Host: The Japanese Society of Toxicology
Name : The 51st Annual Meeting of the Japanese Society of Toxicology
Date : July 03, 2024 - July 05, 2024
Results of nonclinical toxicity studies play an important role in risk management for subjects in clinical trials. It is important to verify and improve the predictability of adverse events through toxicity studies to minimize risks to subjects.
Regarding the correlation between clinical and non-clinical test results, the results of a survey conducted by the Japan Pharmaceutical Manufacturers Association were presented at this annual meeting in 2012. Now, more than 10 years have been passed since this survey, and many new drugs have been launched on the market. Therefore, we are researching information on drugs approved in Japan in recent years and verify the predictability of adverse events.
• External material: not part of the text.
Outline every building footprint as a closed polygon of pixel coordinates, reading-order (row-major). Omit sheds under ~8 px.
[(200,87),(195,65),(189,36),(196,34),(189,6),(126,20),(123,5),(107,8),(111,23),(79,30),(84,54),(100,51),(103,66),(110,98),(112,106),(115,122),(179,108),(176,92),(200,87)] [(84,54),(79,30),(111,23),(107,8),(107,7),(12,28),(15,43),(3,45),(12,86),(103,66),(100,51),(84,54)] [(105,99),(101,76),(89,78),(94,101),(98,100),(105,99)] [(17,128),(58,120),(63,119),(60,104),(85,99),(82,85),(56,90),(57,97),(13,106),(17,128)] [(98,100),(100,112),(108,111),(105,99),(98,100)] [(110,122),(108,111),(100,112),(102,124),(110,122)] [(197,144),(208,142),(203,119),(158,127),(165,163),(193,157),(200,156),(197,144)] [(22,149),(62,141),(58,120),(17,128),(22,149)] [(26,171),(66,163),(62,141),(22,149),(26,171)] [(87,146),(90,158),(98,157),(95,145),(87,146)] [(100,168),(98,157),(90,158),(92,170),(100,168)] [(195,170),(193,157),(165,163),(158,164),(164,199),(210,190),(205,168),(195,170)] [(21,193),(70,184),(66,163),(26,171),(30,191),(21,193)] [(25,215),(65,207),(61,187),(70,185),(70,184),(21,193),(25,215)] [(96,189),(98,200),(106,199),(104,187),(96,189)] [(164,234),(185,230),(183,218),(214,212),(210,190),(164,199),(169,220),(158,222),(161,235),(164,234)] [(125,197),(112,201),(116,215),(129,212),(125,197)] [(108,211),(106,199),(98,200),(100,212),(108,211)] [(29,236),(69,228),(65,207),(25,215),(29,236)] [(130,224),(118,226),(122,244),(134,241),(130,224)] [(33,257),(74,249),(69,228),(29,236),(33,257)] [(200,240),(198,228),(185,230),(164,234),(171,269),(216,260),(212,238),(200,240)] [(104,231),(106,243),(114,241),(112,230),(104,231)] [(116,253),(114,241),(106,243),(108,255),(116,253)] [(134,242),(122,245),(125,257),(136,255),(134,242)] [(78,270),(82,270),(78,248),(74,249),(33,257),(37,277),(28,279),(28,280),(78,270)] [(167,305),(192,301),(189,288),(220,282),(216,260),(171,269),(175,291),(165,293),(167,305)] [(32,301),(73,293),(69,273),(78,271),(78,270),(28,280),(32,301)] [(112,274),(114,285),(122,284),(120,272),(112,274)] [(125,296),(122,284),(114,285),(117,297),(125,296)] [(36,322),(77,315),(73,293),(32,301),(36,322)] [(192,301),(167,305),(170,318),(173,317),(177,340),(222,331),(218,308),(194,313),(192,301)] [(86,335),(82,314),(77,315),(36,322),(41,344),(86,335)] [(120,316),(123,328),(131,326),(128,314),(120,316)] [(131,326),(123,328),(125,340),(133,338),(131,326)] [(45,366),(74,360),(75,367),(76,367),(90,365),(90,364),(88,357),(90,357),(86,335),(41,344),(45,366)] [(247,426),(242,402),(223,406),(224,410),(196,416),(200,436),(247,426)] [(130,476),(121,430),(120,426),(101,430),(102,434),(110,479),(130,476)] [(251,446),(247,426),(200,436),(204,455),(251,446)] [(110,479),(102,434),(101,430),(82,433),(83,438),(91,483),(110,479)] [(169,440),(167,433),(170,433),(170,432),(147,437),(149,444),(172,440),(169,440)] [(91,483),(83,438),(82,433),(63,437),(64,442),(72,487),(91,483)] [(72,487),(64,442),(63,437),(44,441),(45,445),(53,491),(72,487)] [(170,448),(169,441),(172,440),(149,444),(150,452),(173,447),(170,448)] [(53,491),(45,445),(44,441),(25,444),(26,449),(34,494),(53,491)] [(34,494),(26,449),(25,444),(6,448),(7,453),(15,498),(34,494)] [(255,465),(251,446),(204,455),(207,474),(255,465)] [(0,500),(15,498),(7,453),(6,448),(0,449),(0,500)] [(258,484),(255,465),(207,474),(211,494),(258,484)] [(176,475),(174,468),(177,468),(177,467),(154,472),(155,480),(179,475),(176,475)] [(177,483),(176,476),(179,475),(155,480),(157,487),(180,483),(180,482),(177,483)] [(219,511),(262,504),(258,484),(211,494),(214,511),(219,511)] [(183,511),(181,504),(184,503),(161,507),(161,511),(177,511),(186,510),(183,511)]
As a method, based on the approval information, we have selected new drugs (small molecule, biopharmaceuticals) from the drug area for anticancer, autoimmune disease, diabetes and central nervous system disease. And we extracted adverse events related to the investigational drug from the CTD, interview forms, RMP materials, etc., and investigated whether similar findings had been observed in toxicity studies. In this annual meeting, we focused analysis on toxicity and adverse events in the intestinal tract, which is the theme of this symposium.
In this symposium, I would like to share the issues of toxicity study by presenting the results of a multifaceted analysis of the predictability of gastrointestinal adverse events by non-clinical toxicity studies, including whether it is a small molecule or a biopharmaceutical, route of administration and drug indications.